The thing about this city is that the amount of art available for you to support and consume is almost overwhelming. The community of artists expands at such a rate it makes the Macrisis dollar to peso exchange change look gradual. That’s where we come in — here at La La Lista we want to highlight some of the people that we believe are creating work in shared spaces we deem worthy of dragging your post-head banging Friday night neck to.About a year ago, neck-braced and coffee shop bound, I came across a fair. I stepped inside thinking I would glance around, contemplate a vegan cupcake, remember how much I value butter, and keep walking. Instead, I felt like I had stepped into the world of Cool-Chicks: Buenos Aires Edition, with stall-by-stall tips on what to wear, what pots to plant my succulents in, what beautifully printed books I needed to read.
I had stumbled into a homey little cramped space of young artists selling their work. It was my first visit to Juntas, a beautiful community that supports and promotes hand-made art and designs by local artists. It was here that I first saw the work of Julieta Morten. From illustrations to hand-made jewelry, her work is both mystical and familiar. It evokes ideas of strength within a friendship, with nods to witchcraft and the magic of the moon, but not in that bullshit, pre-teen kind of way. Her work is sleek, gold and silver hand cut metal, simple yet evocative. There are pieces that feel bold like wearing them will give you courage to march alongside your green pañuelo clad-comrades. And there are others that bring calm, grounding us with representations of nature. We caught up with her to ask her a bit about how she got started and how she supports the community of artists she’s a part of.
How did you start to make jewelry and what does your process look like?
I’ve been drawing and painting ever since I was really little. In 2015, I met Julia Alvarez and took her jewelry-making workshop (thanks to Noelia de Dobleufa who wrote a beautiful blog, where she uploaded a flyer about the workshop). I instantly fell in love with her (Julia’s) creations. I was so excited to be able to transform my illustrations into metal, to create a piece that someone could carry with them forever. So, I began with Julia’s workshop and took it for about two years. I learned so much. Today, I’m studying in the municipal school Joya Maestro Joyero Jorge Lukez. Slowly, I started to put together my own home workshop, producing small amounts on my own.

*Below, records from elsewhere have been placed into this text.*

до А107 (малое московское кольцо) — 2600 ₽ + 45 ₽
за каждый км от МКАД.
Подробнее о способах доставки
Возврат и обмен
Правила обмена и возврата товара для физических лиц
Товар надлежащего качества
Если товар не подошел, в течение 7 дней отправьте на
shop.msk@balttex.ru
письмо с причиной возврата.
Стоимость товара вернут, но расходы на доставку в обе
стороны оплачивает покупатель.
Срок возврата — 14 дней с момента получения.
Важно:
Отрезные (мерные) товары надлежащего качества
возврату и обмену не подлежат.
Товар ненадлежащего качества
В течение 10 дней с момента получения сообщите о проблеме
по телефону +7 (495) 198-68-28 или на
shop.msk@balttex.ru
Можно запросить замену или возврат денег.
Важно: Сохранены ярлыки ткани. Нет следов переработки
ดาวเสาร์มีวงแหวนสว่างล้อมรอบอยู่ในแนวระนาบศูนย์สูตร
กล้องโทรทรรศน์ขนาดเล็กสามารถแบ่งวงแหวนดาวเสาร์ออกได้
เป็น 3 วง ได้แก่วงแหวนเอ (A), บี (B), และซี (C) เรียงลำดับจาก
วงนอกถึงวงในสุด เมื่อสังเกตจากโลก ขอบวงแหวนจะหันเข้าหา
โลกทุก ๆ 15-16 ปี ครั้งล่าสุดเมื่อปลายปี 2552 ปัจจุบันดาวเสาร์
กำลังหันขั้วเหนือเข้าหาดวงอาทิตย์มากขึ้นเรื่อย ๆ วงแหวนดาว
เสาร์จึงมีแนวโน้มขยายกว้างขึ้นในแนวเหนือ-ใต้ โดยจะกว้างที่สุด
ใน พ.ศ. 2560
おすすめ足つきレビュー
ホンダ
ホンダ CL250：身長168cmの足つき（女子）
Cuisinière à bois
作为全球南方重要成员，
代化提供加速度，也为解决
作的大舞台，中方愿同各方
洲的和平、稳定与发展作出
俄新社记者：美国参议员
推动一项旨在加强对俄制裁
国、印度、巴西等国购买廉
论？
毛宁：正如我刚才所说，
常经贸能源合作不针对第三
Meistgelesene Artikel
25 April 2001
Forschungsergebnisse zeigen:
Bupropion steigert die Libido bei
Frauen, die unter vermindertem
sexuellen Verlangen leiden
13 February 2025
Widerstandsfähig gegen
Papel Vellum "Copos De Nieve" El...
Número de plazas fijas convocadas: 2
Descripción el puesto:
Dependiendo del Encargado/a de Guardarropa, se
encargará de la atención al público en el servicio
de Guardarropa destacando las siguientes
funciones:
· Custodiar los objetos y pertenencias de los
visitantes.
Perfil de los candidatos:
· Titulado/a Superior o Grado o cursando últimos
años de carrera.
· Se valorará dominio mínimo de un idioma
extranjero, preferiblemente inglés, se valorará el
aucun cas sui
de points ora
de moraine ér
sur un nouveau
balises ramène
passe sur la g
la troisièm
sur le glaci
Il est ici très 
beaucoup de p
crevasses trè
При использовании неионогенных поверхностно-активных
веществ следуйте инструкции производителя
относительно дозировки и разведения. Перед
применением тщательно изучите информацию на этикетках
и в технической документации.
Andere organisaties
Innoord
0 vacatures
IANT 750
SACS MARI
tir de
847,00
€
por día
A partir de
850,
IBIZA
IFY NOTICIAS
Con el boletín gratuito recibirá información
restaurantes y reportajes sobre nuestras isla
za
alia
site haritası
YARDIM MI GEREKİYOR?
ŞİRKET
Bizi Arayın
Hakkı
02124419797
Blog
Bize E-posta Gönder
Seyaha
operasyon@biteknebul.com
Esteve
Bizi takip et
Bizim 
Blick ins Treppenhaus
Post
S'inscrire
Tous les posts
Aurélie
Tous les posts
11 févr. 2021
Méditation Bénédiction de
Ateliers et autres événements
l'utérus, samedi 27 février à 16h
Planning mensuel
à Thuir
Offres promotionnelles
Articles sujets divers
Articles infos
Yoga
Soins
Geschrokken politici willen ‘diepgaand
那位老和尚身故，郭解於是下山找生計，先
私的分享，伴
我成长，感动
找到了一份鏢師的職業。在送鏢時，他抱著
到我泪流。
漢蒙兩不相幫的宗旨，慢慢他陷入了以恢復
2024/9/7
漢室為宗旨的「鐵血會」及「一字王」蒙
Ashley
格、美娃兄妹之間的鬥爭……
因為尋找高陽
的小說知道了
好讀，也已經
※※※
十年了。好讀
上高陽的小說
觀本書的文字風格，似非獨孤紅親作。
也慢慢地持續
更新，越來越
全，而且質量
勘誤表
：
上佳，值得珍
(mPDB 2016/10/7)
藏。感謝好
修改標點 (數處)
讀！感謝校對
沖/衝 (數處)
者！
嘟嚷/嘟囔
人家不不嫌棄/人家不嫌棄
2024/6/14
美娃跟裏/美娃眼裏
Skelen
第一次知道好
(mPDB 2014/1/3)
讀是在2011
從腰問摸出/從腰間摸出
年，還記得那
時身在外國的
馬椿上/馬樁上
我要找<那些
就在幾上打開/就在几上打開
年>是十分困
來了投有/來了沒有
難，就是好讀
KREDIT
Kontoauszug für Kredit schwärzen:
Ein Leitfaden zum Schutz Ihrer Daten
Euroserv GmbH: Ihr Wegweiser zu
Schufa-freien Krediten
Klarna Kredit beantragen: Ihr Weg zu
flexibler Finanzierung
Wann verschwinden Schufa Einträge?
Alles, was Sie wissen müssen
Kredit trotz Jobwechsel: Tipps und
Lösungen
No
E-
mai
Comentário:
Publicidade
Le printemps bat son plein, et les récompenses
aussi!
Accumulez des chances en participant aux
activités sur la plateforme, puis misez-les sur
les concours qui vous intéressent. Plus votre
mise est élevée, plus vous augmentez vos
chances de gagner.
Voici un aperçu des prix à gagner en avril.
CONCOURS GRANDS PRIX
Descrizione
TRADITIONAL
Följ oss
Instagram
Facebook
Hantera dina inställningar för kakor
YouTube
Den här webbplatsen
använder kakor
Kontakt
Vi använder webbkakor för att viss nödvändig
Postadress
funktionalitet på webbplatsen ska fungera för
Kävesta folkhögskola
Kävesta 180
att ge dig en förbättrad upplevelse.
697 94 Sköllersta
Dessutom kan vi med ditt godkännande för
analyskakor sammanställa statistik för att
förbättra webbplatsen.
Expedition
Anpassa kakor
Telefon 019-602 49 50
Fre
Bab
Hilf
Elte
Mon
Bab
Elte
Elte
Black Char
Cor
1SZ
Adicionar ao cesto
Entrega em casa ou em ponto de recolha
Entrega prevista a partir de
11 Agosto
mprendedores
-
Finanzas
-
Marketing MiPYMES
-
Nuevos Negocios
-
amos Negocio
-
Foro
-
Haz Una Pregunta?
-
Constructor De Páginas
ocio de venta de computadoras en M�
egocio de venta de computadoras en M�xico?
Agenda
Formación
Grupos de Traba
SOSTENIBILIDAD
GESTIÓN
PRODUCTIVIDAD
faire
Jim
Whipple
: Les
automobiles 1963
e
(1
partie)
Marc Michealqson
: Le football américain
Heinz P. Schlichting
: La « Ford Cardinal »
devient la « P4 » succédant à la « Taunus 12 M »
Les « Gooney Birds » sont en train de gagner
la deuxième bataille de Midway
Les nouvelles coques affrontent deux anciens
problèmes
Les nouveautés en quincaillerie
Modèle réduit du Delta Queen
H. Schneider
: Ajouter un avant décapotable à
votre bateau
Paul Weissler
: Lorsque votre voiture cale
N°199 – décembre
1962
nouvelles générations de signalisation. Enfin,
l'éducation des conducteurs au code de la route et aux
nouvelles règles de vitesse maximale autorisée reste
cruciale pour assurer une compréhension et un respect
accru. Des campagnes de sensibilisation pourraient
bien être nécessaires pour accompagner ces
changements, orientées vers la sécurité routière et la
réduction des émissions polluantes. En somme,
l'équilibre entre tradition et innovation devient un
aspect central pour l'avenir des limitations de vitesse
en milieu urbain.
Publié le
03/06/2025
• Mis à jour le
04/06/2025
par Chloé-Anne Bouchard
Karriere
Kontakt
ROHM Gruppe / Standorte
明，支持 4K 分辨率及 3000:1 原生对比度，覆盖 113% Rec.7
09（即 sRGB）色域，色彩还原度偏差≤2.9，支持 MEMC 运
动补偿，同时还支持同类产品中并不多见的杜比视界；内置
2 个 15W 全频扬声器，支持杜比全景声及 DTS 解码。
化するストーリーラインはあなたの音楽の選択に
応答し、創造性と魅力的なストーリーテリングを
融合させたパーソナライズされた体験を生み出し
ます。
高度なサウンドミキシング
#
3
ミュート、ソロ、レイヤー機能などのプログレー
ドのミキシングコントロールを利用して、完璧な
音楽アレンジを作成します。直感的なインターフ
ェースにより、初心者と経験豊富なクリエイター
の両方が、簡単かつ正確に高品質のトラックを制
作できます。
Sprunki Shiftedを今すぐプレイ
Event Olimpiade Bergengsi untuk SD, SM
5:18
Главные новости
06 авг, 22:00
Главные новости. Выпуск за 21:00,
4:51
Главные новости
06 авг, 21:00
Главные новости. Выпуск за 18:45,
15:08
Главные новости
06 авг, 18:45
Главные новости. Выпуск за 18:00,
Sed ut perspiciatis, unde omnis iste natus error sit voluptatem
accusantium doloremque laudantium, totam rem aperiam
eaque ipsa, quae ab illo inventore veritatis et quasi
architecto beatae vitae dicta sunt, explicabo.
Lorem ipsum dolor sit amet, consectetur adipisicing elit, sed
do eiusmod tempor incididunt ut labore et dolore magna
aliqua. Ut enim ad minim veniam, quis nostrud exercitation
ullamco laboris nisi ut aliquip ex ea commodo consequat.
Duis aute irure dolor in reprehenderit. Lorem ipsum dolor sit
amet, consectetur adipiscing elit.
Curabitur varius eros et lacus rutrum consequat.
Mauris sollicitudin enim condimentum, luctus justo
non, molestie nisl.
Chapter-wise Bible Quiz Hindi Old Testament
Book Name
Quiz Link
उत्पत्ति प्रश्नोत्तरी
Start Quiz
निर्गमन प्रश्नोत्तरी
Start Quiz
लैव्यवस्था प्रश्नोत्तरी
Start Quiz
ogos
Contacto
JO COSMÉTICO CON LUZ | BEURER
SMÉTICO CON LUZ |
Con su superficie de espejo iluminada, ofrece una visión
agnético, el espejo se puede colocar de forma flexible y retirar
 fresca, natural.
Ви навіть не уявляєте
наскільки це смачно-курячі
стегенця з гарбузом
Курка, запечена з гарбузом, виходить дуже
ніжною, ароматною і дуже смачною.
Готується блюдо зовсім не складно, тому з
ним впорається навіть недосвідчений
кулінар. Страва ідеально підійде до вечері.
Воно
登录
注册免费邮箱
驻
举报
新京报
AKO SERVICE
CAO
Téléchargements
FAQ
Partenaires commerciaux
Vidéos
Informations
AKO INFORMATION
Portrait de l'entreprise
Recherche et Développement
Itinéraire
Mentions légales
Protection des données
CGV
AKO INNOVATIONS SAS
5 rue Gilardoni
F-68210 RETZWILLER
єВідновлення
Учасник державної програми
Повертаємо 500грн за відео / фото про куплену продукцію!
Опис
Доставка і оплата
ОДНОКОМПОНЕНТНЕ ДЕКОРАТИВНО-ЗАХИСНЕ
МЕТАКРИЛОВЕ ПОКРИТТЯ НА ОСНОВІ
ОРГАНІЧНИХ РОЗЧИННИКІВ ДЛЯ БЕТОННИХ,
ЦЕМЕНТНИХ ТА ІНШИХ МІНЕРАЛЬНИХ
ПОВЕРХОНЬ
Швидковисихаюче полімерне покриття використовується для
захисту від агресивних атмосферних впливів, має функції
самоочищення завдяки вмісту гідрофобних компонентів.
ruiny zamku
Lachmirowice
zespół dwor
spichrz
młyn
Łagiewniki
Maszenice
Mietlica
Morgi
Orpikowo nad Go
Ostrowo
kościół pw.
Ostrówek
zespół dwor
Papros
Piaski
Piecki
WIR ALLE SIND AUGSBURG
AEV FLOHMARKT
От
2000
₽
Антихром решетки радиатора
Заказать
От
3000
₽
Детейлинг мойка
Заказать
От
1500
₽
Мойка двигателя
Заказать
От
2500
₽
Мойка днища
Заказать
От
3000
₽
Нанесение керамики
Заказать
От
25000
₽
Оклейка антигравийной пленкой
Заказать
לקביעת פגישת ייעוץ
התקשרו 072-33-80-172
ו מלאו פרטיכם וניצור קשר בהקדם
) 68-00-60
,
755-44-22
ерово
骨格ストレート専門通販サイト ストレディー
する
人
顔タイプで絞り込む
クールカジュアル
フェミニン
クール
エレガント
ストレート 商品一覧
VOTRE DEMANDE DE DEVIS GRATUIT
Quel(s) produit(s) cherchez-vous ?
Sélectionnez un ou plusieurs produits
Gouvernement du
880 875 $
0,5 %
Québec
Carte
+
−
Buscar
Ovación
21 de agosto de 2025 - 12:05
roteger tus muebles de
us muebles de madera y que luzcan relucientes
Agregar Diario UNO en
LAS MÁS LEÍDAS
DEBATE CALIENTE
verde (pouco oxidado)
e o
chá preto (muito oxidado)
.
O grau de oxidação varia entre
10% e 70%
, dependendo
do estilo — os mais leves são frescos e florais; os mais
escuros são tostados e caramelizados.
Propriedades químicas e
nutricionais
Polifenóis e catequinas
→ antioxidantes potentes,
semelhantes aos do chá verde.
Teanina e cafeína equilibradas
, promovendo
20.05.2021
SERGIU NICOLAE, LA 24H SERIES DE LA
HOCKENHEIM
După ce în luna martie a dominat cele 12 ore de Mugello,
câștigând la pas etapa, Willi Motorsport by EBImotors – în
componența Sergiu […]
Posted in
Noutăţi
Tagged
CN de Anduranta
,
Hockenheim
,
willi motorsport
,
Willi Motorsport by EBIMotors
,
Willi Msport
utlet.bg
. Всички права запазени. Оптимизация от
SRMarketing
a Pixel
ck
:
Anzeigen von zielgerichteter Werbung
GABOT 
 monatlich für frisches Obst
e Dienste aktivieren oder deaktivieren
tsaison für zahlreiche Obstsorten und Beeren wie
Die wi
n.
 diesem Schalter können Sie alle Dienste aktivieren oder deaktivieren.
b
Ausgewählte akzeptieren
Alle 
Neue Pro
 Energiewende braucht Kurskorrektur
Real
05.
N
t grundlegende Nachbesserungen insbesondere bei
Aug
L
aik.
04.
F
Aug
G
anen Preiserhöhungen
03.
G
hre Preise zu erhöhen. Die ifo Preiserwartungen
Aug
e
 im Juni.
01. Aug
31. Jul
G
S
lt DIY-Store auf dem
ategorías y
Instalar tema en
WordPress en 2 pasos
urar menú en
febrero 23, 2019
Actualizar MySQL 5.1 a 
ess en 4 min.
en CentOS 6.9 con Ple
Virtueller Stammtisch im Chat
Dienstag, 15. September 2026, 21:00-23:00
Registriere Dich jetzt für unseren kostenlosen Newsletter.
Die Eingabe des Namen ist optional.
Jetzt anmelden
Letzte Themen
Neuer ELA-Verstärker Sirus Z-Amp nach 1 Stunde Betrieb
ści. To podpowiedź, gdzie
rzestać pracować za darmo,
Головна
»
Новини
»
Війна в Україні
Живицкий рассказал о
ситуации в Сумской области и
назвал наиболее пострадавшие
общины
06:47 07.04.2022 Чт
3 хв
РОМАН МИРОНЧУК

My pieces are born from illustrations, then they become designs, and from there I turn them into metal. I’m experimenting. They always turn out different than the original drawing, which I really enjoy. These days I work with my two siblings.
Who are your influences in jewelry making? Who are you influences in general?
My influences are the occult and the mystical, the moon, offerings to the divinities, and my fellow entrepreneurs with whom I’m sharing this path.
What music (if any) do you listen to while you work?
Right now, I listen to everything from Chelsea Wolf to Tyler, the Creator. I also listen to the radio, Futurock.
What do you hope to convey with your work?
I want to convey the importance of working by hand with love and responsibility—my love for amulets and small objects.
Tell me about Juntas. What is it and how does it work?
Juntas is a community of designers created by Julia, Sol y Julietas who have their own ventures: Miel (vintage clothing), Aurora Perez (clothing) and Singapur (notebooks). Once a month Juntas opens its doors to a ton of up and coming local works that range from clothes, ceramics, books, jewelry, food, plants etc. They rotate, offering new things each month. What you see the day of the fair, apart from the creations, is aesthetic care and strong camaraderie.
From your perspective what is the importance in today’s climate of having a fair where there are only women artists participating?
Not only women participate, there are ventures which are mixed. I think that nowadays the majority of us are deconstructing and creating beautiful unions through these descontructions.
How do you support artists here in Buenos Aires?
I really like to collaborate and work with other projects. For me, it’s super creative and enriching. I think the diffusion of knowledge is really important.
If you had to give advice to emerging artists what would you tell them?
To always love one another, always value your work, and surround yourself with good people.
Do you have a favorite piece, what is it and why is it your favorite?
I think that my favorite pieces are the Hidden Garden and the Cobra earrings. The garden is a locket with embroidery on the inside that always comes out differently, which I love. I feel like you can save your thoughts inside the locket. The cobras, because I think of them as the talismans of protection.